I'm pretty sure George Bell was an ornery prick that nobody liked, yet he still stole that MVP from Wade Boggs (yeah, I said it. 40 doubles, 24 home runs and a .469 OBP? Only good for 9th in the MVP voting. A shame, though Boggs is also a punk.) George had a pretty fucking great season, but the best?
- John Olerud - 1993. Holy fucking shit. John Olerud was an animal this year. If only he hadn't gotten caught in the downward spiral of drug abuse. We've all heard the stories about his fucking 3 girls at a time just cause he could; doing blow and screaming "I'm hitting .400 bitches, lick my glorious balls!" at the dark Toronto sky. The demons really got a hold of him, it's a Canadian tragedy.
Honestly though, what a year. 54 doubles (suck it Overbay), a .599 slugging percentage combining with his high walk totals to give him an OPS+ of 186. I was going to comment on his absurdly high BaBIP of .375 but the man hit .363! It isn't even that far off! He hit a shit-tonne of line drives, got on base and hit fifth on the World Series Championship team. A definite candidate for greatest Blue Jay season.
- Shawn Green - 1999. Coming off a 30/30 season, Shawn Green followed up with a monsterous '99. 42 home runs, 123 RBI while cutting his K numbers and raising his OBP to a career high. His OPS+ almost mirrored Barfield's at 143. He spent nearly the entire year hitting in front of Carlos Delgado, a place that has been known to inflate numbers and offensive potential.
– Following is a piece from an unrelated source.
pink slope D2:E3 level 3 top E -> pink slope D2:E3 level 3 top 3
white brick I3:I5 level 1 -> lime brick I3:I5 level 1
It is easy to forget how awesome Shawn Green was, and his 134 runs scored are a team record. It may not be the best season but it certainly contributed to one of the worst trades. P.S. Fuck you Ryan Braun, this is the true Hebrew Hammer.
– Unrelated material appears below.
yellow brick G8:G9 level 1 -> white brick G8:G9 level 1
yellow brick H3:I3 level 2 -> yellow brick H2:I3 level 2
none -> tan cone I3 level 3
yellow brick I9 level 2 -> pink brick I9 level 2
- Carlos Delgado - 2000. When it is all said and done, I hope that they move Carlos Delgado's name above the Level of Excellence and straight-up retire his number. A hokey gesture perhaps, but he really had the greatest career of anyone in a Blue Jay uniform. While his 2003 season was incredible, his 2000 was off the charts.
The second highest Blue Jay average of all time, the highest slugging percentage, second highest OBP, highest OPS and the second highest OPS+. More doubles than any Blue Jay (57), more walks than any Blue Jay (123), more RBI than any Blue Jay at that point (134, a record he would surpass in 2003). Let us not forget a grand total of NINETY-NINE extra base hits. He also played in all 162 games, cured diptheria and annihilated more ass than undercooked ribs.
Somehow, this massive season didn't garner a single first-place MVP vote. Somehow, the writers saw fit to pronounce Jason Giambi the most valuable player, with Alex Rodriquez and Frank Thomas finishing ahead of Carlos. People hit a lot of home runs when they were on drugs. Will he garner votes for greatest Blue Jay season of all time?